UN Security Council elections on Friday could put nuclear rivals Pakistan and India at the centre of the global guardian of peace. The 193-member UN General Assembly will vote for five non-permanent members of the Security Council who will get a two year term.
Normally the seats are endorsed in advance by regional groups, but this time four of the five seats are contested. There is particular tension around the places for Asia, Africa and Europe. Kyrgyzstan was a late entrant for the seat that Pakistan thought it had sealed up. However, most diplomats consider Pakistan to still be the favourite.
Meanwhile, a press release issued by Kyrgyzstan Ambassador Alik Orozov in Islamabad maintained that the election would not influence “brotherly and diplomatic relations” between the two countries, adding that Kyrgyzstan had “no objection” to Pakistan’s election to the UNSC.

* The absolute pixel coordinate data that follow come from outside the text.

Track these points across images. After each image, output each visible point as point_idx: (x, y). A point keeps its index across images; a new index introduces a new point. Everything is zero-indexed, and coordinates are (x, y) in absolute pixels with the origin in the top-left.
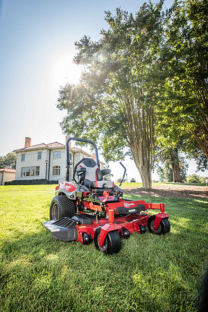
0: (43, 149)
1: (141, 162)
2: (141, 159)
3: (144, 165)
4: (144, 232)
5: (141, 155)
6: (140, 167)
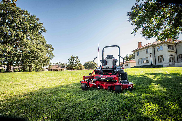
0: (148, 47)
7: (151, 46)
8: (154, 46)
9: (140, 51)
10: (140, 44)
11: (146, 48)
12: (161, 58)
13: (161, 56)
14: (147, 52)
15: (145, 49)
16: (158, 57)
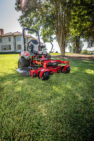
0: (11, 36)
1: (61, 43)
2: (61, 41)
3: (62, 44)
4: (59, 72)
5: (61, 39)
6: (60, 45)
7: (13, 35)
8: (15, 36)
9: (3, 38)
10: (2, 30)
11: (9, 36)
12: (20, 47)
13: (19, 45)
14: (10, 40)
15: (7, 37)
16: (18, 46)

Pakistan was last on the Security Council in 2003 and it has been on the council with India in the past. Their UN envoys insist that any regional rivalry will be put aside.

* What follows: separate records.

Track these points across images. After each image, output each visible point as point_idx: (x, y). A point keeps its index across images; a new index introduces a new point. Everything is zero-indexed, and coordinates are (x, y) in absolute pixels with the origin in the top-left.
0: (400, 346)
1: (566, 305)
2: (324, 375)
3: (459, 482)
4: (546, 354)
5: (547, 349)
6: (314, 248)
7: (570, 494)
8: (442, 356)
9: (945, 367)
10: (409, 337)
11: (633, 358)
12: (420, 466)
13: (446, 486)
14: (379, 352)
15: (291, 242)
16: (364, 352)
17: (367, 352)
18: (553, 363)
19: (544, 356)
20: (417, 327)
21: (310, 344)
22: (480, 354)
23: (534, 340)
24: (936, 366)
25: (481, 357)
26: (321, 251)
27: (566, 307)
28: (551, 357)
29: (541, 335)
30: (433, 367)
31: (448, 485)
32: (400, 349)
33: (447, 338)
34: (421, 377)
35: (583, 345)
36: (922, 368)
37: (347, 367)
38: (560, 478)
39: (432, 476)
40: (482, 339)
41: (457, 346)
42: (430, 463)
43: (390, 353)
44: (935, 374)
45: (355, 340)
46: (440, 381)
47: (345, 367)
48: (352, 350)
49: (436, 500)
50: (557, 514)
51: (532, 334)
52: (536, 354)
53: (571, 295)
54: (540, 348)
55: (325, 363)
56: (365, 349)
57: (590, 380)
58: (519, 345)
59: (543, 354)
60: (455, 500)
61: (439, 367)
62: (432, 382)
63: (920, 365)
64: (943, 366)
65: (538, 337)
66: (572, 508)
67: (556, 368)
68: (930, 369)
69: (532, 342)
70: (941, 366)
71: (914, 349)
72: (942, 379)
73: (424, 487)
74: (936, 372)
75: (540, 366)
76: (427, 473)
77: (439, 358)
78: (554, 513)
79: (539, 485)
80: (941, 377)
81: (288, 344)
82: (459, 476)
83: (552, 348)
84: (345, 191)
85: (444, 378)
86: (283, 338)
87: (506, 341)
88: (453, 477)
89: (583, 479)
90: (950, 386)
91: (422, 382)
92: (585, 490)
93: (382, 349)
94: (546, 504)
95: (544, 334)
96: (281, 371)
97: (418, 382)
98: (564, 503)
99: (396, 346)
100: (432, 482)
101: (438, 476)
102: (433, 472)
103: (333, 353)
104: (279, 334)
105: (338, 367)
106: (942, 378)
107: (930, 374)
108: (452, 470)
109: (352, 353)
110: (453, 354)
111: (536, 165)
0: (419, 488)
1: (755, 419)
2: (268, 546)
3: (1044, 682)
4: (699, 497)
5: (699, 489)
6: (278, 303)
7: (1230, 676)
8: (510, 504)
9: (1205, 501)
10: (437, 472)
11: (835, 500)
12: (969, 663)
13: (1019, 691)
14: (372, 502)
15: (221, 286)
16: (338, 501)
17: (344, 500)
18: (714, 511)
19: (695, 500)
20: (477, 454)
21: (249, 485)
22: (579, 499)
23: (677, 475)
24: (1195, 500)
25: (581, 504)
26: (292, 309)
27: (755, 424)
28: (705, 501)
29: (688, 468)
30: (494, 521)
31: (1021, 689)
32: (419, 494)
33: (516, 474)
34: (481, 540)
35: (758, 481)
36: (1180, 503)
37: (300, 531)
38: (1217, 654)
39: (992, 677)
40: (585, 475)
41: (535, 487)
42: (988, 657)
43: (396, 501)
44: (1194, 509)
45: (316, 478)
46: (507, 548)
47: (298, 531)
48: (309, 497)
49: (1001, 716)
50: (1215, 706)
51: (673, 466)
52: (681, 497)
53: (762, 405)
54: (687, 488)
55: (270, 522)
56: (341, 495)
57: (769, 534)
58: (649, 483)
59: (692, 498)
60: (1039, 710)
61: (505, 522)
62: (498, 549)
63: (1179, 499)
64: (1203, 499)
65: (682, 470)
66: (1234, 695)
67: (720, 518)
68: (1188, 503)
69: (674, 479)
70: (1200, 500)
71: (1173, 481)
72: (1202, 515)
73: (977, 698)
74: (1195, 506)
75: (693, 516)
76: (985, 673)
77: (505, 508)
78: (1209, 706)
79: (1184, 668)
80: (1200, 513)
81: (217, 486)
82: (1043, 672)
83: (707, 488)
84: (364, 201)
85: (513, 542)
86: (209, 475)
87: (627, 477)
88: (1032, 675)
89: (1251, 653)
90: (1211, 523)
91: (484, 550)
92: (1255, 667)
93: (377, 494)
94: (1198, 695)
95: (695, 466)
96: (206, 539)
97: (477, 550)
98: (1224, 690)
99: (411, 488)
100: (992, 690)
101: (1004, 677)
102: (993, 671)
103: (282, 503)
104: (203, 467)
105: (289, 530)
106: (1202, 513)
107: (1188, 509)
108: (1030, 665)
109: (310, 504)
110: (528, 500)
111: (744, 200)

“There will be no problem. We want to work together,” said Abdullah Hussain Haroon, Pakistan’s ambassador. “There are many issues where we have common views,” added India’s UN envoy Hardeep Singh Puri.
“The danger would be if something came up between them, like something in Kashmir or a terrorist attack,” said Thomas Weiss, head of the Ralph Bunche Institute for International Studies at City University of New York (CUNY).
“But they have already shown that they can operate on the Security Council at the same time.”
With topics such as the Syria uprising and Iran’s nuclear program again expected to stay near the top of the international agenda, Pakistan is likely to side with countries such as India opposing any sanctions, diplomats said. Weiss at CUNY said that the increasingly contested elections may be a good thing for the Security Council.
He pointed to the example of the UN Human Rights Council which this year expelled Libya because of Muammar Qaddafi’s crackdown. Weiss said this was a sign of the rights council’s greater standing after it introduced competitive elections for seats.
“I don’t know if the Security Council elections this year are the start of a new era, but there is more competition and there is a lot more discussion among countries about the pluses and minuses of different states,” Weiss said.
Five of the non-permanent seats on the Security Council are rotated each year. Britain, China, France, Russia and United States are permanent members of the council. The election will also see the end of the presence of all five BRICS emerging powers -- Brazil, Russia, India, China and South Africa -- on the council as Brazil will leave at the end of the year.
Published in The Express Tribune, October 21st, 2011.